I have 2 dataframes df1 and df2 like this:
df1:
Id Name
1 Tuy Hòa
2 Kiến thụy
3 Bình Tân
df2:
code name
A1 Tuy Hoà
A2 Kiến Thụy
A3 Tân Bình
Now when I use merge:
out_df = pd.merge(df1, df2, left_on=['Name'], right_on=['name'], how='outer')
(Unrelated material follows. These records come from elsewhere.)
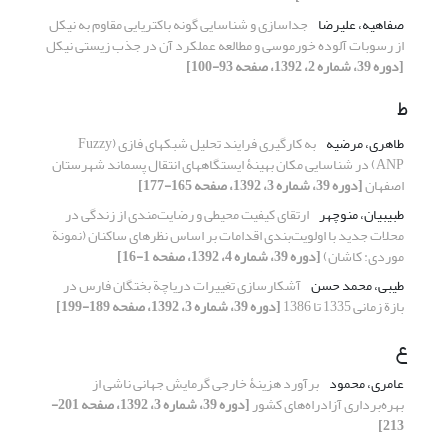
صفاهیه، علیرضا
جداسازی و شناسایی گونه باکتریایی مقاوم به نیکل
از رسوبات آلوده خورموسی و مطالعه عملکرد آن در جذب زیستی نیکل
[دوره 39، شماره 2، 1392، صفحه 93-100]
ط
طاهری، مرضیه
به کارگیری فرایند تحلیل شبکه‎ای فازی (Fuzzy
ANP) در شناسایی مکان بهینۀ ایستگاه‎های انتقال پسماند شهرستان
اصفهان
[دوره 39، شماره 3، 1392، صفحه 165-177]
طبیبیان، منوچهر
ارتقای کیفیت محیطی و رضایت‌مندی از زندگی در
محلات جدید با اولویت‌بندی اقدامات بر اساس نظرهای ساکنان (نمونة
موردی: کاشان)
[دوره 39، شماره 4، 1392، صفحه 1-16]
طیبی، محمد حسن
آشکارسازی تغییرات دریاچة بختگان فارس در
بازة زمانی 1335 تا 1386
[دوره 39، شماره 3، 1392، صفحه 189-199]
ع
عامری، محمود
برآورد هزینۀ خارجی گرمایش جهانی ناشی از
بهره‌برداری آزاد‌راه‌های کشور
[دوره 39، شماره 3، 1392، صفحه 201-
213]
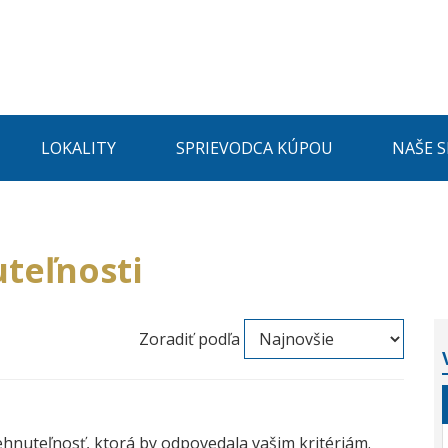
LOKALITY
SPRIEVODCA KÚPOU
NAŠE 
teľnosti
Zoradiť podľa
ehnuteľnosť, ktorá by odpovedala vašim kritériám.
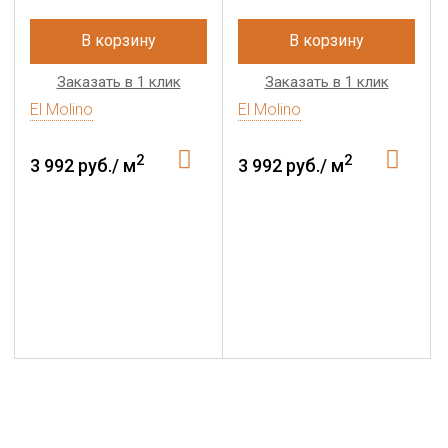
В корзину
В корзину
Заказать в 1 клик
Заказать в 1 клик
El Molino
El Molino
2
2
3 992 руб./ м
3 992 руб./ м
Of course the result is null, because example for Tuy Hòa
<> Tuy Hoà
(problem is the position sign "`"),...
Then I use fuzzy function and apply lambda but it's not correct at all :(
My function:
def checker(Name,names):
correct_name = ''
correct_ratio = 0
if Name in names:
ratio = 100
else:
try:
x = process.extractOne(Name, names, scorer=fuzz.token_set_ratio, score_cutoff = 80)
correct_name = x[0]
#correct_ratio = x[1]
except:
correct_name = ''
#correct_ratio = 0
return correct_name
Then I convert:
names = df2['name'].tolist()
After that I use apply to loop through, compare and output the correct (df1 must base on df2 to correct)
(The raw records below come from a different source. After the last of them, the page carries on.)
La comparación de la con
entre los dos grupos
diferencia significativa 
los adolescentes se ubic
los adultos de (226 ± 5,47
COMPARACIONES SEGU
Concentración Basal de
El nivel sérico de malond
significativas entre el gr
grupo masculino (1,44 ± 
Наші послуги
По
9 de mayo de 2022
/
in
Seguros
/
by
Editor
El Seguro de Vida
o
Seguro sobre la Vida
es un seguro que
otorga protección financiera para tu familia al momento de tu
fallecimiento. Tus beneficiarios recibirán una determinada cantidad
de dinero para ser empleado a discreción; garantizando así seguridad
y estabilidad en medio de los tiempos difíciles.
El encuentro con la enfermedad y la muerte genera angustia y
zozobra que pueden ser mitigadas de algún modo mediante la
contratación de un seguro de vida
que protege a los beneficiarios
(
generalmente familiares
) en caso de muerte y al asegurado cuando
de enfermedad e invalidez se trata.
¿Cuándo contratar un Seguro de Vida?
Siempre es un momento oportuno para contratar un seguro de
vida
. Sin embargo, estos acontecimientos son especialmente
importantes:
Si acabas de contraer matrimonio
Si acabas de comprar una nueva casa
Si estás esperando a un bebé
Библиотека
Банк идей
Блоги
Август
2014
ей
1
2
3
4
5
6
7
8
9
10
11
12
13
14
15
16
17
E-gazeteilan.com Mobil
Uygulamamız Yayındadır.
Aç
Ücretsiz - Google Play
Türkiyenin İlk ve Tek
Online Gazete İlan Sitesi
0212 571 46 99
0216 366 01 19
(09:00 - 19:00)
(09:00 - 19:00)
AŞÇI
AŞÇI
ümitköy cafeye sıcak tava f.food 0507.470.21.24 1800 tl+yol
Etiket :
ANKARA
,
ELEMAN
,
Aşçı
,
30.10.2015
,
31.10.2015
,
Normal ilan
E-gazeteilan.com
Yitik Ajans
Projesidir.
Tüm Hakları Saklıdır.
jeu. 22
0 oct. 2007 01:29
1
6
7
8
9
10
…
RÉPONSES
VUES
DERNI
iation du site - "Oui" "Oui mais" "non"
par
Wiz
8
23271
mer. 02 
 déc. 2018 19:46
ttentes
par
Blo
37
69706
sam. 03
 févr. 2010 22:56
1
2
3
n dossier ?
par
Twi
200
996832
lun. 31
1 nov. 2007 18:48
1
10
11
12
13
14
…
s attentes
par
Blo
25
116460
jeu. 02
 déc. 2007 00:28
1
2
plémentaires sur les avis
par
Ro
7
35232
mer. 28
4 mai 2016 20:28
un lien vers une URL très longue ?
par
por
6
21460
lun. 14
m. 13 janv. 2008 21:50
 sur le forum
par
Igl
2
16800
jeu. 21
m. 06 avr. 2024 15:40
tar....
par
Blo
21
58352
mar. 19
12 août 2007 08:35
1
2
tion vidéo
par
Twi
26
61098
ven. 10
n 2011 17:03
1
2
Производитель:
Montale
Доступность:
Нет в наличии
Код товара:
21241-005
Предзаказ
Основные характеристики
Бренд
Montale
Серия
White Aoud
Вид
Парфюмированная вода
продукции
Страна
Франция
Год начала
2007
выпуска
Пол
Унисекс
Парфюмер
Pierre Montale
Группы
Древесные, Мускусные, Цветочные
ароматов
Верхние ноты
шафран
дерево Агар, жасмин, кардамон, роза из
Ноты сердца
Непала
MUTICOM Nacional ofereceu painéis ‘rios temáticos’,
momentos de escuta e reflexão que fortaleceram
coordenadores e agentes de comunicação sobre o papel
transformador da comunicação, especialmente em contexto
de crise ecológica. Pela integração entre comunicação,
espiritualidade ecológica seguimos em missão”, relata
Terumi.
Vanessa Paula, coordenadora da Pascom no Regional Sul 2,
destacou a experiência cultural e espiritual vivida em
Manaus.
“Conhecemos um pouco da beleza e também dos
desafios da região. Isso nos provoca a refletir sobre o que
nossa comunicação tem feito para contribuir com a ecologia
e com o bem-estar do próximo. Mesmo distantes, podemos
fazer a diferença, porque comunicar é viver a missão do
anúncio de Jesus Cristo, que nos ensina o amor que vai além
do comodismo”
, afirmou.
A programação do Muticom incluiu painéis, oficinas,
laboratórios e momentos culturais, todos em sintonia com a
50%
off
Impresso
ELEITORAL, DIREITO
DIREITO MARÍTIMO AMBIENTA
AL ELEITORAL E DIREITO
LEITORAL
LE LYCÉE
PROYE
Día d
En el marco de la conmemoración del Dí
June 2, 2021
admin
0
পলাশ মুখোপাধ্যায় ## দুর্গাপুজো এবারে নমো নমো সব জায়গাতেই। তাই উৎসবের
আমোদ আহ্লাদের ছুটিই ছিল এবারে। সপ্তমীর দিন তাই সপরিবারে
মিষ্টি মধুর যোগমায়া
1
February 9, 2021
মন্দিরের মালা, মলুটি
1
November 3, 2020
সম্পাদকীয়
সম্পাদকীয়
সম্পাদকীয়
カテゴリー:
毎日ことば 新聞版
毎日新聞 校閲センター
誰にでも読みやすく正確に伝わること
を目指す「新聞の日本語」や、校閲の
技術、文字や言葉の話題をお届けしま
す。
df1['Name'] = df1['Name'].apply(lambda x: checker(x,names) if not checker(x,names) else x)
The output now is:
df1
Id Name
1 Tuy Hòa
2 Kiến Thụy
3 Tân Bình
Seem like Tuy Hòa
and Kiến Thụy
are correct but Bình Tân
and Tân Bình
are different name! so changing position charaters in this case is correct not error in typing :( The expect output should be:
df1
Id Name
1 Tuy Hòa
2 Kiến Thụy
3 Bình Tân
I try to use fuzz.ratio
with score_cutoff = 55
but some case this will miss pairs
Any solution is better than my solution? (maybe not using fuzzy library?) Please help me. Many thanks to your help <3
Update: the strategy is the same than my previous answer but the algorithm has been replaced from Levenshtein distance to Damerau–Levenshtein distance.
I slightly modified your input data to better understanding:
>>> df1
Id Name
11 1 Tuy Hòa # match 18 'Tuy Hoà'
12 2 Kiến thụy # match 16 'Kiến Thụy'
13 3 Bình Tân # no match
14 4 Louis Paul # no match
>>> df2
code name
16 A2 Kiến Thụy
17 A3 Tân Bình
18 A1 Tuy Hoà
19 A4 John Doe
Use the Damerau–Levenshtein distance with pyxDamerauLevenshtein
package to compute the minimum number of operations (consisting of insertions, deletions or substitutions of a single character, or transposition of two adjacent characters) required to change one word into the other. (src: Wikipedia).
# pip install pyxDamerauLevenshtein
from pyxdameraulevenshtein import damerau_levenshtein_distance_seqs
seqs = df1['Name'].apply(lambda s: damerau_levenshtein_distance_seqs(s, df2['name'])
>>> seqs
11 [8, 6, 2, 7] # 11 <-> 18 (2 operations)
12 [1, 7, 8, 7] # 12 <-> 16 (1 operation)
13 [7, 6, 7, 6] # 13 <-> 17 or 19 (6 operations)
14 [9, 9, 8, 8] # 14 <-> 18 or 19 (8 operations)
Name: Name, dtype: object
Apply merge
with a maximum operations allowed:
MAXOPS = 3
df1['other'] = seqs.apply(lambda x: df2.index[x.index(min(x))]
if min(x) <= MAXOPS else pd.NA)
out = pd.merge(df1, df2, left_on='other', right_index=True, how='outer')
>>> out
Id Name other code name
11.0 1.0 Tuy Hòa 18 A1 Tuy Hoà
12.0 2.0 Kiến thụy 16 A2 Kiến Thụy
13.0 3.0 Bình Tân <NA> NaN NaN
14.0 4.0 Louis Paul <NA> NaN NaN
NaN NaN NaN 17 A3 Tân Bình
NaN NaN NaN 19 A4 John Doe
Now you are free to drop all columns that you don't need, keep one name, etc.